## Problem statement
The exercise calls for a faithful copy of all the data.

## Available data
= = = =

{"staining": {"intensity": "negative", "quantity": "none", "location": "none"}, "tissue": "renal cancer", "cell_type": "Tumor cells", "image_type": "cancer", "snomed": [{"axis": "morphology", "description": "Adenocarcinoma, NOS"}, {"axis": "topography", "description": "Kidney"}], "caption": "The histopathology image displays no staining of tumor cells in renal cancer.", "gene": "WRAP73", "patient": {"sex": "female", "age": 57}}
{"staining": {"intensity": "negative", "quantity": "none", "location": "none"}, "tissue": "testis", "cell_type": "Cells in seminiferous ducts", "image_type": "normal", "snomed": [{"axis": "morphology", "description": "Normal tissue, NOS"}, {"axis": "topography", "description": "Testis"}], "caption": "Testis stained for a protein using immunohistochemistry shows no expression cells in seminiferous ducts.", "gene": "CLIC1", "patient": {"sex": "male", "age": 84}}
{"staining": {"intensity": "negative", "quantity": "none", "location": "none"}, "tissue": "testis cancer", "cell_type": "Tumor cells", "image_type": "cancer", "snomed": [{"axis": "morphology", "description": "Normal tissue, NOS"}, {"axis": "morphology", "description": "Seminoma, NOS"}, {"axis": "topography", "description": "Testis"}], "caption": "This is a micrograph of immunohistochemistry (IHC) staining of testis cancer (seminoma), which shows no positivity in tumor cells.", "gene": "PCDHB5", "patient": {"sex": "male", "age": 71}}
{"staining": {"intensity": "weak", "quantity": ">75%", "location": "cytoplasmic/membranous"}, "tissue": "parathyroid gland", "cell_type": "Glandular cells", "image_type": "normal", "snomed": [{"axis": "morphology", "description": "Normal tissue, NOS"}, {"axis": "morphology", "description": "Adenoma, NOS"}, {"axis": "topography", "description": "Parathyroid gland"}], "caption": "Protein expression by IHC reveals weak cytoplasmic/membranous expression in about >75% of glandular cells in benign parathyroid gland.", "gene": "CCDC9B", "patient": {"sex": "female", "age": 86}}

= = = =

## Exercise response
{"staining": {"intensity": "negative", "quantity": "none", "location": "none"}, "tissue": "renal cancer", "cell_type": "Tumor cells", "image_type": "cancer", "snomed": [{"axis": "morphology", "description": "Adenocarcinoma, NOS"}, {"axis": "topography", "description": "Kidney"}], "caption": "The histopathology image displays no staining of tumor cells in renal cancer.", "gene": "WRAP73", "patient": {"sex": "female", "age": 57}}
{"staining": {"intensity": "negative", "quantity": "none", "location": "none"}, "tissue": "testis", "cell_type": "Cells in seminiferous ducts", "image_type": "normal", "snomed": [{"axis": "morphology", "description": "Normal tissue, NOS"}, {"axis": "topography", "description": "Testis"}], "caption": "Testis stained for a protein using immunohistochemistry shows no expression cells in seminiferous ducts.", "gene": "CLIC1", "patient": {"sex": "male", "age": 84}}
{"staining": {"intensity": "negative", "quantity": "none", "location": "none"}, "tissue": "testis cancer", "cell_type": "Tumor cells", "image_type": "cancer", "snomed": [{"axis": "morphology", "description": "Normal tissue, NOS"}, {"axis": "morphology", "description": "Seminoma, NOS"}, {"axis": "topography", "description": "Testis"}], "caption": "This is a micrograph of immunohistochemistry (IHC) staining of testis cancer (seminoma), which shows no positivity in tumor cells.", "gene": "PCDHB5", "patient": {"sex": "male", "age": 71}}
{"staining": {"intensity": "weak", "quantity": ">75%", "location": "cytoplasmic/membranous"}, "tissue": "parathyroid gland", "cell_type": "Glandular cells", "image_type": "normal", "snomed": [{"axis": "morphology", "description": "Normal tissue, NOS"}, {"axis": "morphology", "description": "Adenoma, NOS"}, {"axis": "topography", "description": "Parathyroid gland"}], "caption": "Protein expression by IHC reveals weak cytoplasmic/membranous expression in about >75% of glandular cells in benign parathyroid gland.", "gene": "CCDC9B", "patient": {"sex": "female", "age": 86}}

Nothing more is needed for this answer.